PASSAGE FOR REVIEW:
==========
July 8, 2026, (Inside AI) — The province of British Columbia is preparing a lawsuit against OpenAI, alleging the company failed to alert authorities about violent threats made on ChatGPT before a mass school shooting in Tumbler Ridge.
The legal action, announced Tuesday by Attorney General Niki Sharma, targets OpenAI's inaction after banning an account linked to shooter Jesse Van Rootselaar in June 2025. Van Rootselaar, an 18-year-old transgender woman, killed eight people at her home and a school in the remote mining town in February 2026.
Sharma said the province wants to "hold OpenAI and its decision-makers accountable for their failure to notify law enforcement of the violent prompts made on its ChatGPT platform by the perpetrator before the tragedy in Tumbler Ridge."
The case marks a pivotal test of AI companies' duty to report dangerous user activity. It unfolds as families of victims have already filed separate lawsuits in a California court, and British Columbia has retained lawyers in both Canada and the United States.
OpenAI's content moderation systems flagged and banned Van Rootselaar's account months before the attack. Yet no report was made to police, a gap the province argues enabled the violence. The lawsuit seeks to establish that AI platforms have a legal obligation to escalate credible threats to authorities.
"British Columbia has never shied away from taking on powerful corporations when their actions cause harm to people and communities," Sharma added.
The Silence After the Ban: A Preventable Tragedy?
The core allegation is not that ChatGPT caused the shooting, but that OpenAI possessed actionable intelligence and failed to act. The company's safety systems detected policy violations and terminated the account, yet the information stayed within corporate walls. This silence, the province argues, created a preventable gap in public safety.
Legal experts note that this case could redefine the boundaries of platform liability. While Section 230 in the U.S. broadly shields tech companies from user-generated content, Canadian law lacks an equivalent. Moreover, the duty to report imminent harm is well-established in other sectors, such as healthcare and education. The lawsuit may argue that AI platforms, given their scale and predictive capabilities, should be held to a similar standard.
OpenAI has not publicly commented on the pending litigation, but the company has previously emphasized its commitment to safety and its use of human review for high-risk content. However, critics point out that the volume of flagged content makes proactive reporting impractical without clear legal mandates.
Beyond Tumbler Ridge: A Global Reckoning for AI Safety
The British Columbia lawsuit arrives amid intensifying global scrutiny of AI governance. The European Union's AI Act imposes strict transparency and risk management requirements, while the United States continues to debate federal AI safety legislation. This case could accelerate calls for mandatory threat reporting laws, similar to those for child sexual abuse material.
For law enforcement, the case highlights a troubling disconnect. Police were unaware of the banned account, despite OpenAI's internal flagging. The lawsuit may force tech companies to build direct reporting pipelines to authorities, a shift that raises complex privacy and free speech concerns.
As the legal battle unfolds, it will test whether AI companies can be compelled to serve as sentinels. The outcome could reshape how platforms balance user privacy with public safety, and whether existing laws are sufficient for an era of machine-augmented threats.
==========
PROBLEM SET:
1/ Decide whether each statement below agrees with the report on the British Columbia lawsuit against OpenAI. Answer yes or no for each, and quote the words of the report that settle it.
(a) Attorney General Niki Sharma announced the legal action.
(b) The core allegation is that ChatGPT caused the shooting.
(c) OpenAI has publicly commented on the pending litigation.
2/ Reproduce the portion of the report on the British Columbia lawsuit against OpenAI running from "Sharma said the" to "threats to authorities.".

SOURCE DATA:
==========
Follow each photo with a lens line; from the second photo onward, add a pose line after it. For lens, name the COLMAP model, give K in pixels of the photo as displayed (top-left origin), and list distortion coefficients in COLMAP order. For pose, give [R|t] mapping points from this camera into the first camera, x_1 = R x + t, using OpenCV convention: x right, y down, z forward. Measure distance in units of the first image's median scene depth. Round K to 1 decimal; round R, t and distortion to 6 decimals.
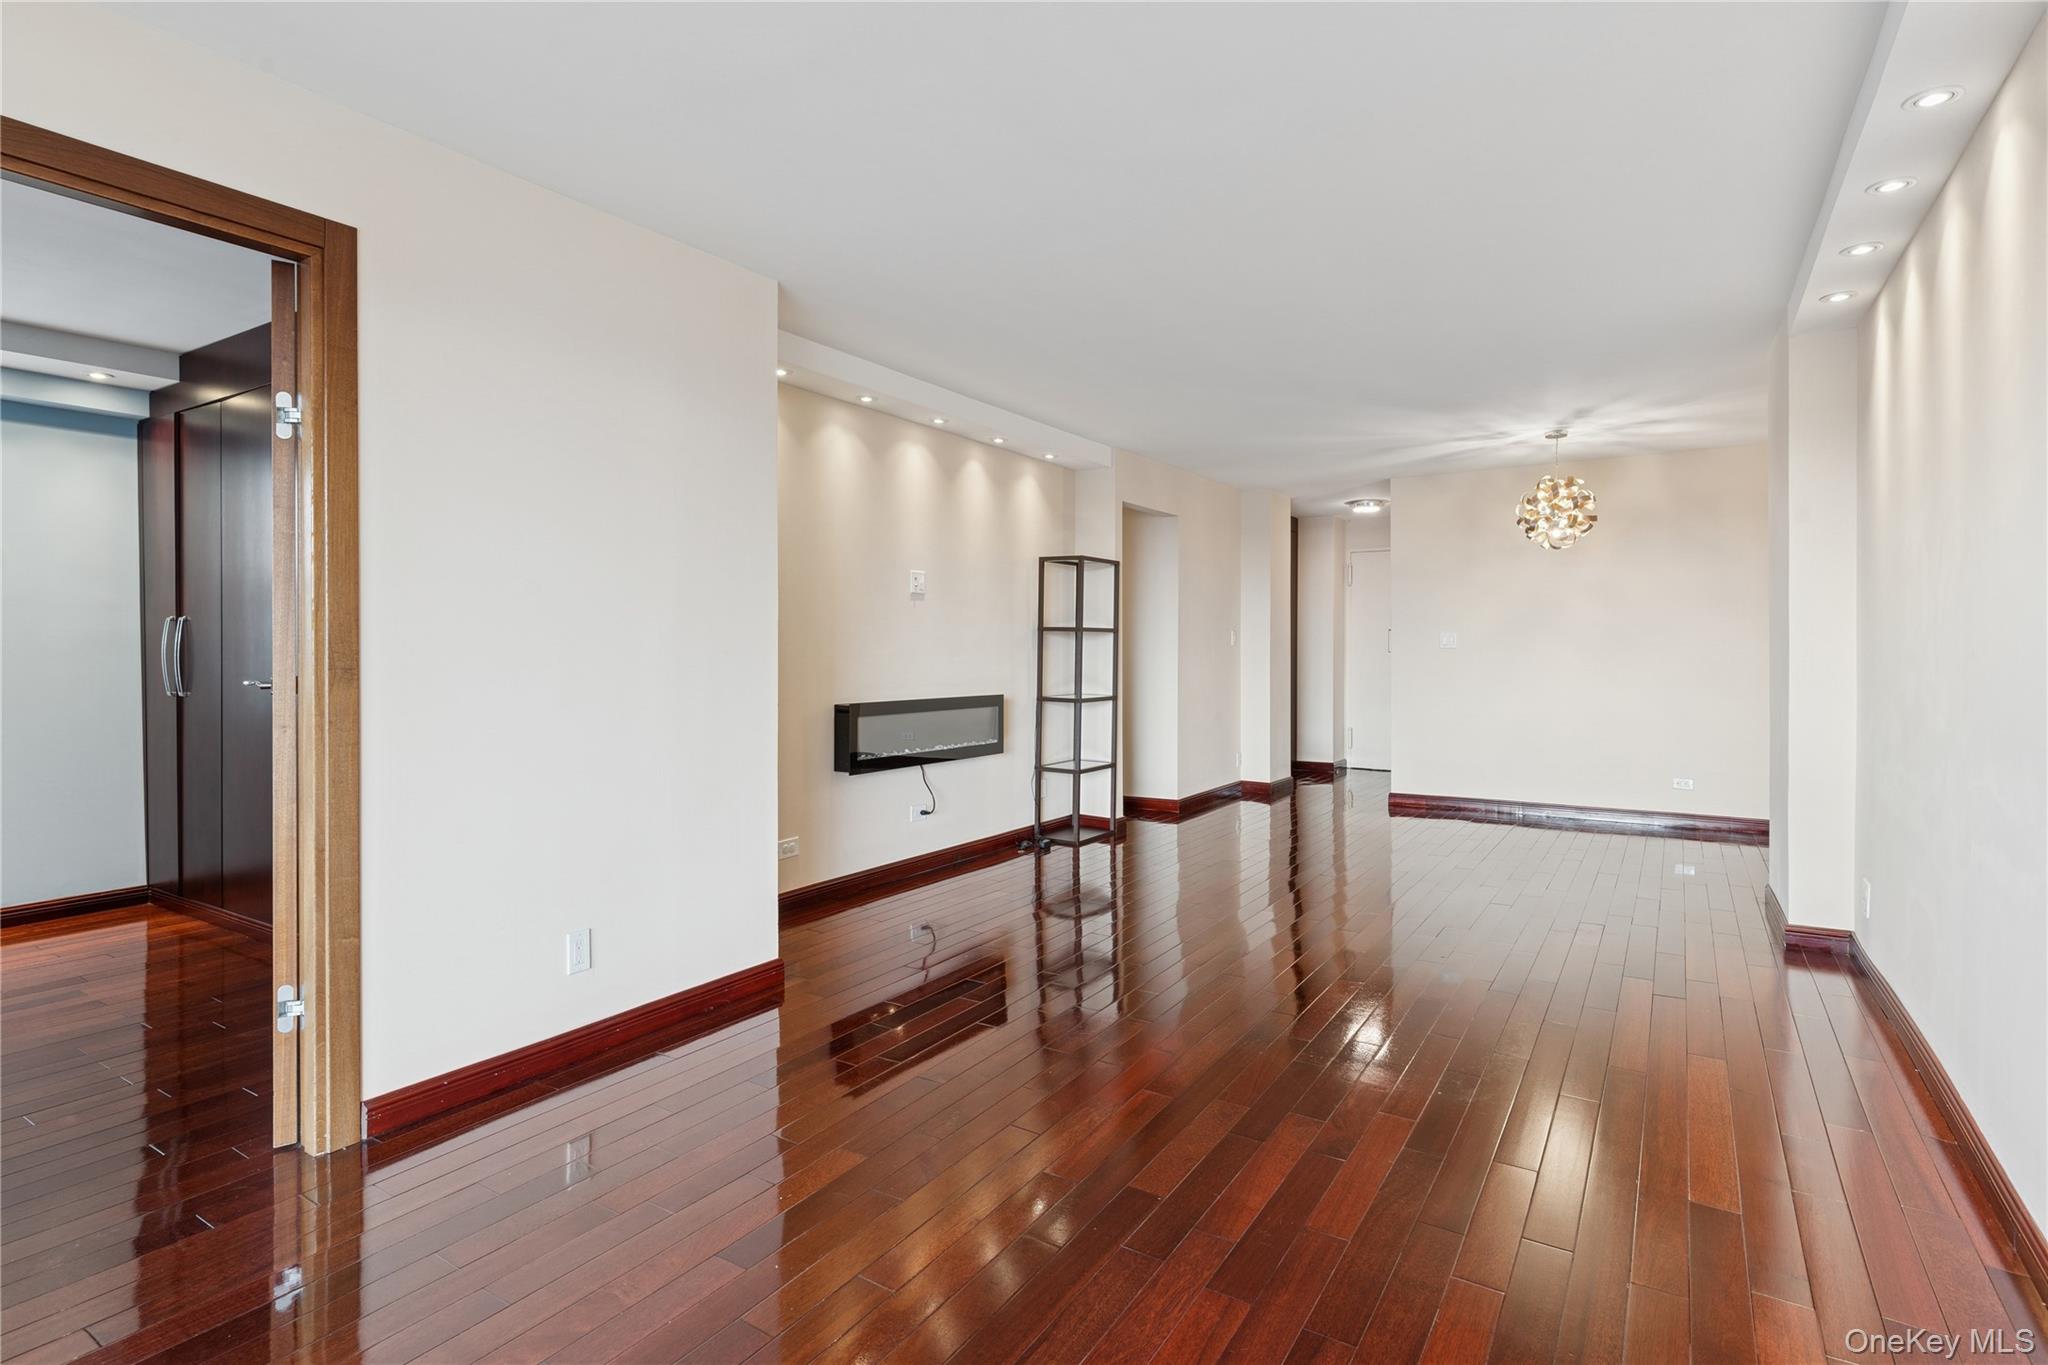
lens RADIAL K [[1005.5, 0, 1047.0], [0, 1005.5, 647.5], [0, 0, 1]] dist [-0.001100, -0.000509]
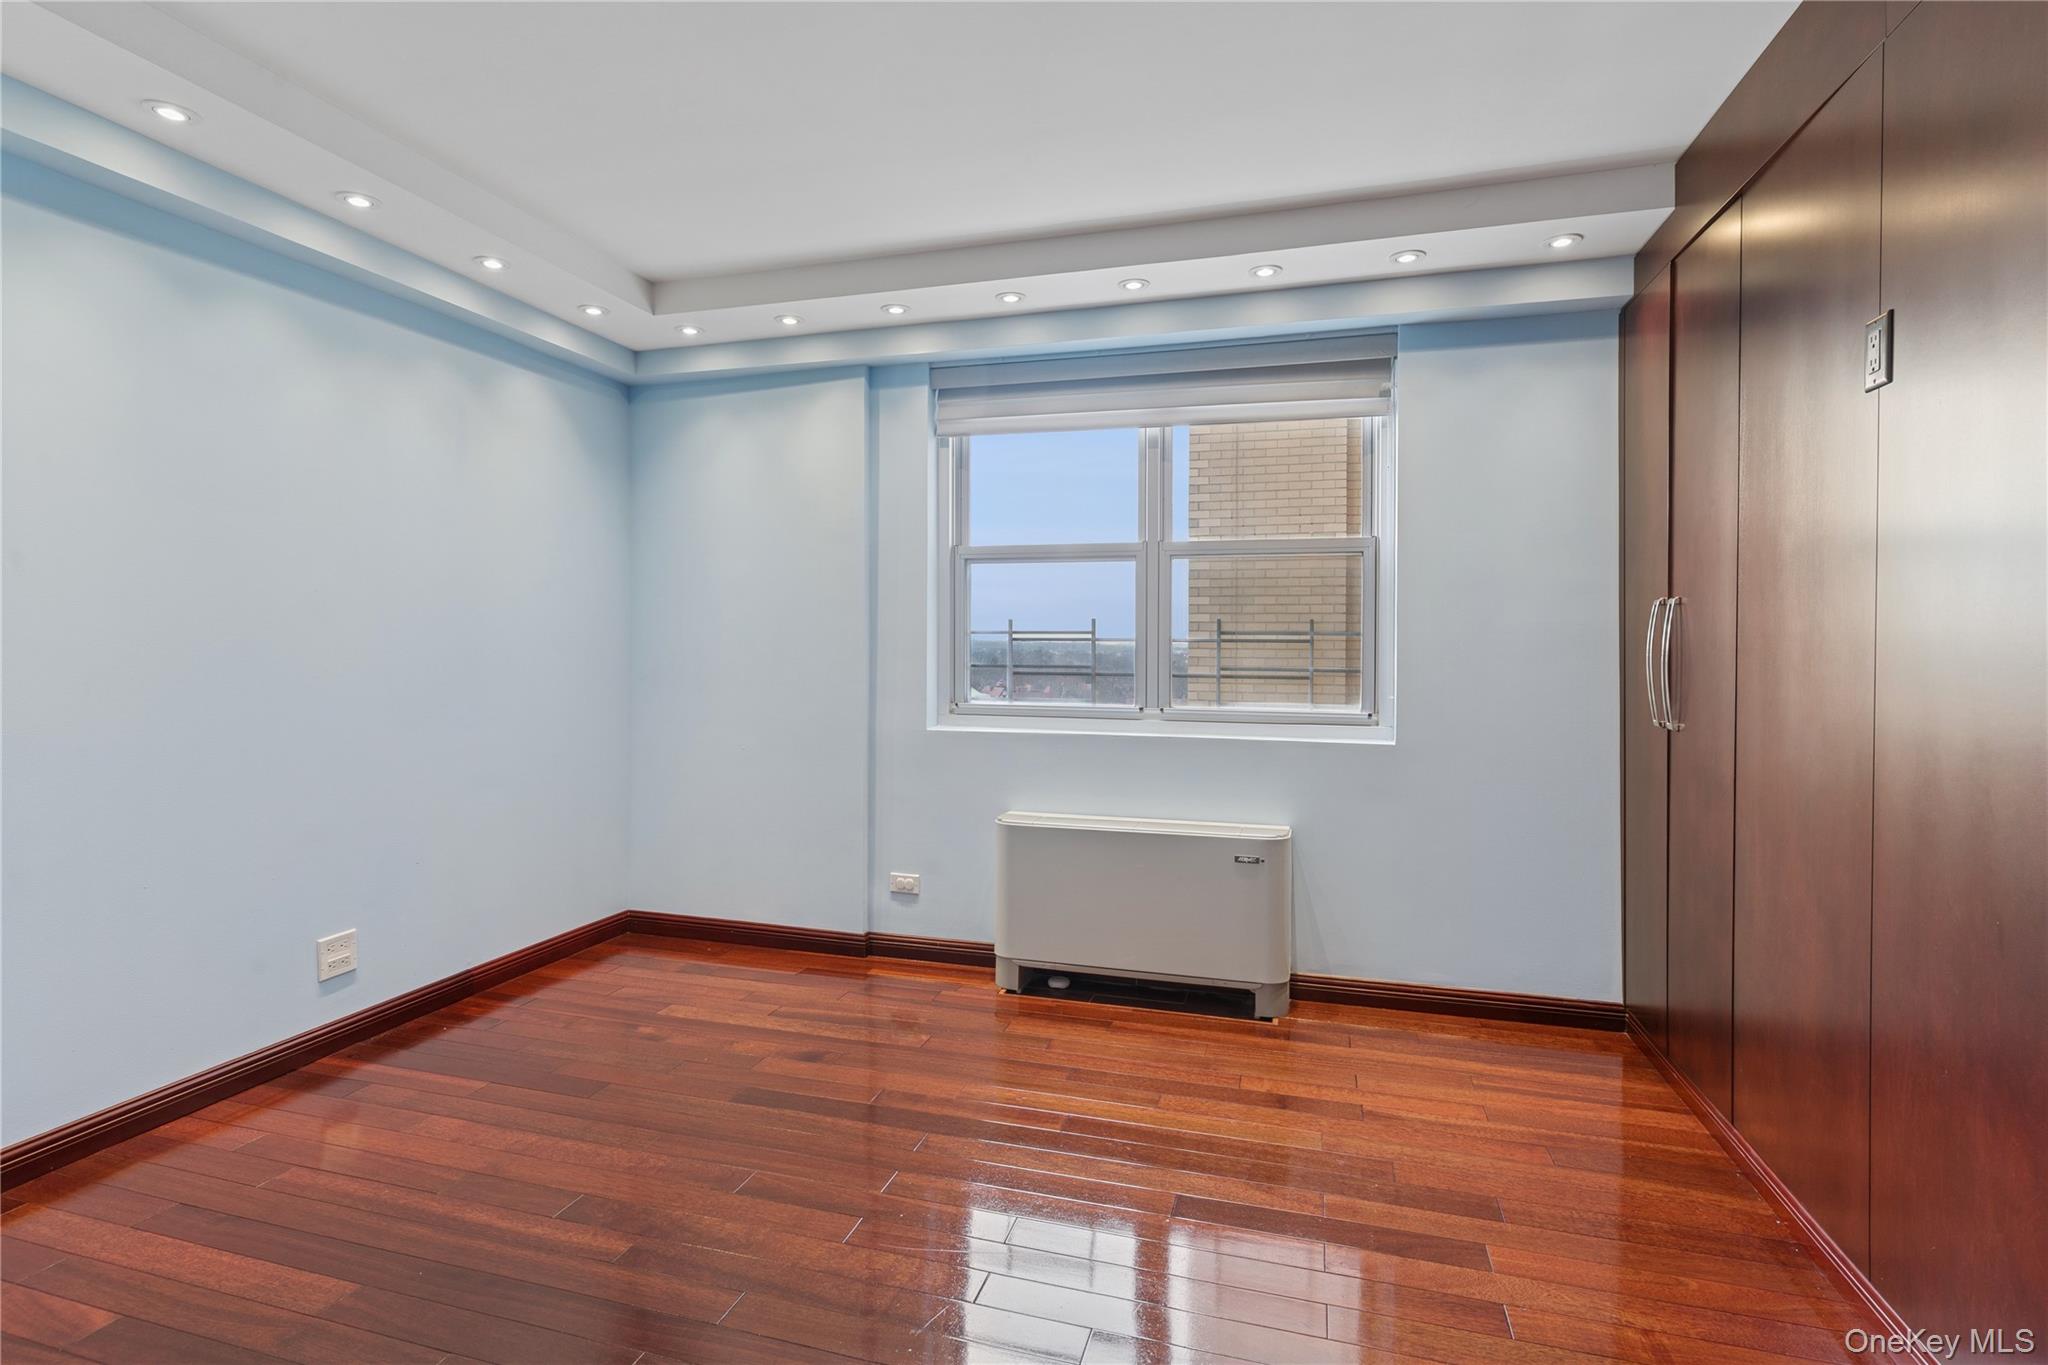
lens RADIAL K [[972.8, 0, 1030.4], [0, 972.8, 645.6], [0, 0, 1]] dist [-0.004534, -0.000463]
pose [[0.272550, 0.017869, -0.961976, -0.387236], [0.001834, 0.999816, 0.019091, -0.012556], [0.962140, -0.006967, 0.272467, 0.446603]]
==========
ANSWERS GIVEN:
1/
(a) Yes: "announced Tuesday by Attorney General Niki Sharma"
(b) No: "The core allegation is not that ChatGPT caused the shooting"
(c) No: "OpenAI has not publicly commented on the pending litigation"

2/
Sharma said the province wants to "hold OpenAI and its decision-makers accountable for their failure to notify law enforcement of the violent prompts made on its ChatGPT platform by the perpetrator before the tragedy in Tumbler Ridge."
The case marks a pivotal test of AI companies' duty to report dangerous user activity. It unfolds as families of victims have already filed separate lawsuits in a California court, and British Columbia has retained lawyers in both Canada and the United States.
OpenAI's content moderation systems flagged and banned Van Rootselaar's account months before the attack. Yet no report was made to police, a gap the province argues enabled the violence. The lawsuit seeks to establish that AI platforms have a legal obligation to escalate credible threats to authorities.